UCLA International Institute, January 10, 2024 — Sociocultural anthropologist and historian  Aomar Boum, Maurice Amado Professor of Sephardic Studies at UCLA, was named a resident member of the Academy of the Kingdom of Morocco in late November 2023. The induction ceremony in Rabat was presided over by Crown Prince Moulay El Hassan.

The academy was created by King Hassan II in 1977 and is dedicated to developing and promoting intellectual thought and scientific research on the humanities, social sciences, culture and the arts in Morocco.

Boum is now the academy’s youngest resident member. It’s current member roster of 93 — primarily academic scholars, writers and intellectuals — fall into three categories: resident members (i.e., Moroccans) and honorary and associate members of other nationalities.

“As an oasis-raised son of parents who never had the opportunity to attend school, I am deeply honored to be nominated as a member of the Academy of the Kingdom of Morocco. This nomination opens new doors for me to give back through projects creating international linkages between Morocco and other nations, with a particular focus on strengthening ties across Africa,” said Boum.

A native of rural southeastern Morocco, Boum is the author or co-author of six books and a well-respected scholar of Moroccan Jewish culture and history.
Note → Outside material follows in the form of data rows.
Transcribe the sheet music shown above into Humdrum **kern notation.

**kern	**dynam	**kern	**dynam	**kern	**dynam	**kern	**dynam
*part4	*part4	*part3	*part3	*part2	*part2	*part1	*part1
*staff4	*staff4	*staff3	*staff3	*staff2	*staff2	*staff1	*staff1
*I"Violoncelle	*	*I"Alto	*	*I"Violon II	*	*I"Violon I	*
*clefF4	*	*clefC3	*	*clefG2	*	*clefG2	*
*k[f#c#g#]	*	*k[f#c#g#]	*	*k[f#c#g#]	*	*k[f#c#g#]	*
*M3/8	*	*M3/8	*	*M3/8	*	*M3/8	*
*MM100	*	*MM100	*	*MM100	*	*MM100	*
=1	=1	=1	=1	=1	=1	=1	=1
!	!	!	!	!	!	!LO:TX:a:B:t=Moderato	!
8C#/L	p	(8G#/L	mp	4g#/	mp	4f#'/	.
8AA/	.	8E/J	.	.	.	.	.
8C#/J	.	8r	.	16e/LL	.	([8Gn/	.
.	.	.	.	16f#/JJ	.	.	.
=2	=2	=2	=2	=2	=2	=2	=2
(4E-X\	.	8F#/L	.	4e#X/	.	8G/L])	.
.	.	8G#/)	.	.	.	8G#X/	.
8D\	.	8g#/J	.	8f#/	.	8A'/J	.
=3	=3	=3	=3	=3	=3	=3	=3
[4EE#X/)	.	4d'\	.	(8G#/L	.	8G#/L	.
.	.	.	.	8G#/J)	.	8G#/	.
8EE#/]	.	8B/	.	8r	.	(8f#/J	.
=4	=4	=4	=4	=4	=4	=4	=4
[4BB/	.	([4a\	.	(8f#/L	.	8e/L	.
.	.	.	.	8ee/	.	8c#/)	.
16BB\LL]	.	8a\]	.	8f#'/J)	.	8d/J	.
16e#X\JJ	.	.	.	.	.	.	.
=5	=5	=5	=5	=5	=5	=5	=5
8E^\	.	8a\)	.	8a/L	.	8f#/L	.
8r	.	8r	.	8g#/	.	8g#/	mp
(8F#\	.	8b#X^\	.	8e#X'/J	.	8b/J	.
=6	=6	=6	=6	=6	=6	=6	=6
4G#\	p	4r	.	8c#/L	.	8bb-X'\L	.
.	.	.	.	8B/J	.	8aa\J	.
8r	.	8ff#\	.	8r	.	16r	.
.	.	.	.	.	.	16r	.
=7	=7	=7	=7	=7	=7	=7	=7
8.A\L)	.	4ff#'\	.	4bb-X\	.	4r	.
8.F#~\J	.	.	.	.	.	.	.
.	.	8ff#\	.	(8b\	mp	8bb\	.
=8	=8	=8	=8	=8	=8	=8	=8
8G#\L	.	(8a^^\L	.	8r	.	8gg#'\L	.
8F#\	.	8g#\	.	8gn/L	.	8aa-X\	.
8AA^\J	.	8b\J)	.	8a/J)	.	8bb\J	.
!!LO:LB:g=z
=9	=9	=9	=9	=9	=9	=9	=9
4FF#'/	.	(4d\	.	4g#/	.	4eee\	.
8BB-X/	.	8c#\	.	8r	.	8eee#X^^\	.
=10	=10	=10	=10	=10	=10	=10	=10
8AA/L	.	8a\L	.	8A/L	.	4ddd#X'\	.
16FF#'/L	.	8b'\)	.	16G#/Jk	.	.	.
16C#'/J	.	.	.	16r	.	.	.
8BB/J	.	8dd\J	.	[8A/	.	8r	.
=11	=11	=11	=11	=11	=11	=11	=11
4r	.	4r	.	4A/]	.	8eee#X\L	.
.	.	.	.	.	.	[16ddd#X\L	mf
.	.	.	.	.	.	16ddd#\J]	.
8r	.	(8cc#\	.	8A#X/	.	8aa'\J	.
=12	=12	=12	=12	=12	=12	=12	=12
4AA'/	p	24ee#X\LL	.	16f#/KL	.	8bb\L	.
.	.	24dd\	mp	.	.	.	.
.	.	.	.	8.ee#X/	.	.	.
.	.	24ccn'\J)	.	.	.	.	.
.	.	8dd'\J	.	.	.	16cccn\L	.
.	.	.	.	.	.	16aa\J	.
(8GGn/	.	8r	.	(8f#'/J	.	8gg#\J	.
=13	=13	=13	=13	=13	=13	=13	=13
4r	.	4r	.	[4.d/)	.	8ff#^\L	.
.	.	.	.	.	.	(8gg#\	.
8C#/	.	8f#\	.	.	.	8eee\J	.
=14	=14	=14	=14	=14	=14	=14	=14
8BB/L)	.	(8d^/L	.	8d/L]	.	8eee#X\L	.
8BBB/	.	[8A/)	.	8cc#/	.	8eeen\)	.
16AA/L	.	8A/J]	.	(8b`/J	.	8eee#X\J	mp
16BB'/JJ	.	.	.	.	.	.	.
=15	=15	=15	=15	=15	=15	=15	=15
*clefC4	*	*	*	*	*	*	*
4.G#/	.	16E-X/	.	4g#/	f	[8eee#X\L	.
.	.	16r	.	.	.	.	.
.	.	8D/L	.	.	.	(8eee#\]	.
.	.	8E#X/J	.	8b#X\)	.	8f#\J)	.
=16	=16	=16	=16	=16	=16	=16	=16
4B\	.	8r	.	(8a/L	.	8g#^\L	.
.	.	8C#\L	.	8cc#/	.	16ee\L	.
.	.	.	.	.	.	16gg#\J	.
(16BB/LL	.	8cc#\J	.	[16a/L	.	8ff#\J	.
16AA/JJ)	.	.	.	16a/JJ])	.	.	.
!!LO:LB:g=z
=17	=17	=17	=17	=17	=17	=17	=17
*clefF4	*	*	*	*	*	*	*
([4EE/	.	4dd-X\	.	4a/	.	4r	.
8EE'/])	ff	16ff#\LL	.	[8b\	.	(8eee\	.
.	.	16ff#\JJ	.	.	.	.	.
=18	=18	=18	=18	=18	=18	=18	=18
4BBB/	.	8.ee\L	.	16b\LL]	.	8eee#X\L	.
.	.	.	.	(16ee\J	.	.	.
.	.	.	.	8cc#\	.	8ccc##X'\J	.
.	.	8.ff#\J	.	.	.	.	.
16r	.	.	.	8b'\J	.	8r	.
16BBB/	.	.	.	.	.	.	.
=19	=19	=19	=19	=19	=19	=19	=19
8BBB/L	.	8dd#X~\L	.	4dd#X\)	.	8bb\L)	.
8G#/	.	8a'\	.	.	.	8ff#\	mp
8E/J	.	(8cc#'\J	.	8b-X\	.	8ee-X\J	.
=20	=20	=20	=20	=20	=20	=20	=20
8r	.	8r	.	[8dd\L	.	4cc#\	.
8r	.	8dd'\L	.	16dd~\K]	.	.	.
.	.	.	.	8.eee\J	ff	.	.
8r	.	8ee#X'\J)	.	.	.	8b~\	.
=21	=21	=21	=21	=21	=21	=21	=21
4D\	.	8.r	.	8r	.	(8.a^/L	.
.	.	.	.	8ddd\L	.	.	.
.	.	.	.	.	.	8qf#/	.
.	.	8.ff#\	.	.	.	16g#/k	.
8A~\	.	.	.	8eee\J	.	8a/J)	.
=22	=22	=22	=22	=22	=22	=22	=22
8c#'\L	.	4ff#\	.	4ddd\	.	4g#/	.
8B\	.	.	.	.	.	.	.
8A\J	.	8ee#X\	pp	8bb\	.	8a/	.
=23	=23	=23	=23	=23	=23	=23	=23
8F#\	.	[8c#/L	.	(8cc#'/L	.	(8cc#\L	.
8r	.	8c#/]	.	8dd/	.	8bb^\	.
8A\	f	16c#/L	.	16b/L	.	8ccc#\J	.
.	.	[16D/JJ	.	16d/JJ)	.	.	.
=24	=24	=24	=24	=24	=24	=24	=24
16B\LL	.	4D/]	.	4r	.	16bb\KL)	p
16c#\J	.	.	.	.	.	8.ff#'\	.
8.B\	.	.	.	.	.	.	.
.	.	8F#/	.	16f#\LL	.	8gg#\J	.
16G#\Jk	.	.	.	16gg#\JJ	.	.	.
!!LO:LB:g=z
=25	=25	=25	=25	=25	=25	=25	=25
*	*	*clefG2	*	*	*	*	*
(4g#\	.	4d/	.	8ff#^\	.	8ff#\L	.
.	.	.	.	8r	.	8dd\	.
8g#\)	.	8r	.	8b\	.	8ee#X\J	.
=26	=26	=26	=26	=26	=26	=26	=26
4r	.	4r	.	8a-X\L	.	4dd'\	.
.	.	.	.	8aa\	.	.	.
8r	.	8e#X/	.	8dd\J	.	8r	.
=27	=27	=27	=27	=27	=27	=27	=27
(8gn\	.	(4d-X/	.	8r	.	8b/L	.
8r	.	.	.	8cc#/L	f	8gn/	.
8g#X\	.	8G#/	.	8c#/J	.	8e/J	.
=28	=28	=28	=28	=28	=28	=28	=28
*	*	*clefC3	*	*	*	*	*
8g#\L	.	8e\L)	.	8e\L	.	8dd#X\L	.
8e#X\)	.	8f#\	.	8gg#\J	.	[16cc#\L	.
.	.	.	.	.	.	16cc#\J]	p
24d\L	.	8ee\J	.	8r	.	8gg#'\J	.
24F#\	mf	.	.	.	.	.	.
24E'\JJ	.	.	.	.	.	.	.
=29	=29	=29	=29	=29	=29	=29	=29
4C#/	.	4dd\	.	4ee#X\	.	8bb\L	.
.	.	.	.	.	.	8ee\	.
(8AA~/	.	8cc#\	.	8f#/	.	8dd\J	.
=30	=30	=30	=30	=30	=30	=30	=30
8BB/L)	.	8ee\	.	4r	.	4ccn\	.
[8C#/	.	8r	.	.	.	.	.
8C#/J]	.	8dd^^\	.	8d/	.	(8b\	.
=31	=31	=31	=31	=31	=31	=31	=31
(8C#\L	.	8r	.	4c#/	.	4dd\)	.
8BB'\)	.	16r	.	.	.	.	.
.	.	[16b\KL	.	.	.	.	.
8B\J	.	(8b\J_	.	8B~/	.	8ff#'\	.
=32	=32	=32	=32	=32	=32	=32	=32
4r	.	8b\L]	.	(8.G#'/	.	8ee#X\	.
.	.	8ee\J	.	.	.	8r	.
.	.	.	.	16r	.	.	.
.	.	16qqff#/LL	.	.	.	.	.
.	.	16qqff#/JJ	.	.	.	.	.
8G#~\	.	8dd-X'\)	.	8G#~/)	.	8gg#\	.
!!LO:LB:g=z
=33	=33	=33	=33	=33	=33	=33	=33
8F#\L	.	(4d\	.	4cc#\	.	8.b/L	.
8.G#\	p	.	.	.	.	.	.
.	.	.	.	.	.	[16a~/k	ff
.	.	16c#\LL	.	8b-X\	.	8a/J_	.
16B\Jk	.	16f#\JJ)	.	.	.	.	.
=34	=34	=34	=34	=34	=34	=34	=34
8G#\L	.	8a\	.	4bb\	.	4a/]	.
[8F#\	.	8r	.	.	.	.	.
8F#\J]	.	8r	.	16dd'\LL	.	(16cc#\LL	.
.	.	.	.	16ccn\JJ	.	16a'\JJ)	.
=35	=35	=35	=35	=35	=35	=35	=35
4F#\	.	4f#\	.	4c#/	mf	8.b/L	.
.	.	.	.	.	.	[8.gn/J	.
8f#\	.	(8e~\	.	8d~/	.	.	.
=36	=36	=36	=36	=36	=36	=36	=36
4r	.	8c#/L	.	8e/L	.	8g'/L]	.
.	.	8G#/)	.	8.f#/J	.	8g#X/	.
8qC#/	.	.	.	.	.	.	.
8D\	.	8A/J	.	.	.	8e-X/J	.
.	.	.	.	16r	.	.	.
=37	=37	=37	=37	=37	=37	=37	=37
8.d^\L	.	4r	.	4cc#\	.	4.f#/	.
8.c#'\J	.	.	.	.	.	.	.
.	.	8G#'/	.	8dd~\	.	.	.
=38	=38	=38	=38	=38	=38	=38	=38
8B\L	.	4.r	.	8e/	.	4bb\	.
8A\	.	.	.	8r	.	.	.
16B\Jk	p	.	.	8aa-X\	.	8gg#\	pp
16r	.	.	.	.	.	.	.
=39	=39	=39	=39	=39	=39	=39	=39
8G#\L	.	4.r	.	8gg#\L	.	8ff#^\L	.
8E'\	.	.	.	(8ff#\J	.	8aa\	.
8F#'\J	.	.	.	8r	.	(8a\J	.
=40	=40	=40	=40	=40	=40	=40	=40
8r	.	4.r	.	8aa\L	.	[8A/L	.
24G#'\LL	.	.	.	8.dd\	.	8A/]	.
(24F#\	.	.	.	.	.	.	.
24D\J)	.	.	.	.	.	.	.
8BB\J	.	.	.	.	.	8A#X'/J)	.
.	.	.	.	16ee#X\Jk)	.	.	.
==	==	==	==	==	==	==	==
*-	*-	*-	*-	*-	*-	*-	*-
He is beloved as a colleague and professor at UCLA, where his research and teaching stress empathy and tolerance.

“The Center for Near Eastern Studies congratulates Professor Boum on this prestigious honor,” said CNES Director Ali Behdad. “Aomar’s scholarly work has greatly contributed to restoring the shared lived history of Jews, Muslims and other minorities in Morocco, and in the Middle East and North Africa as a whole. And his humanity and open-heartedness are a model for us all.”

In 2021, Boum helped launch the Moroccan Jewish Studies program of the UCLA Alan D. Leve Center for Jewish Studies, where he is co-director. The translation into Arabic of English-language works on Moroccan Jewish history and culture is a major component of the program. In 2023, he co-led through UCLA NELC and in partnership with UCLA-CNES with Brahim EL Guabli from Williams College, a new initiative to relaunch Amazigh Studies at UCLA.

The UCLA professor’s most recent publication, “Undesirables: A Holocaust Journey to North Africa” (Stanford, 2023), was illustrated by Algerian cartoonist Nadjib Berber. The graphic novel makes the Holocaust tangible to young Muslims of North Africa by situating it in their own history. The book tells the story of a Jewish journalist from Berlin who flees to North Africa and ends up incarcerated in a Vichy camp. (Read an interview with Boum about the book.)

This past June, “Undesirables” won the Independent Publisher Book Awards gold medal in the graphic novel/drawn work category for 2023. The book has already been translated into French and Arabic, and published in Morocco by La Croisée des Chemins in Fall 2023.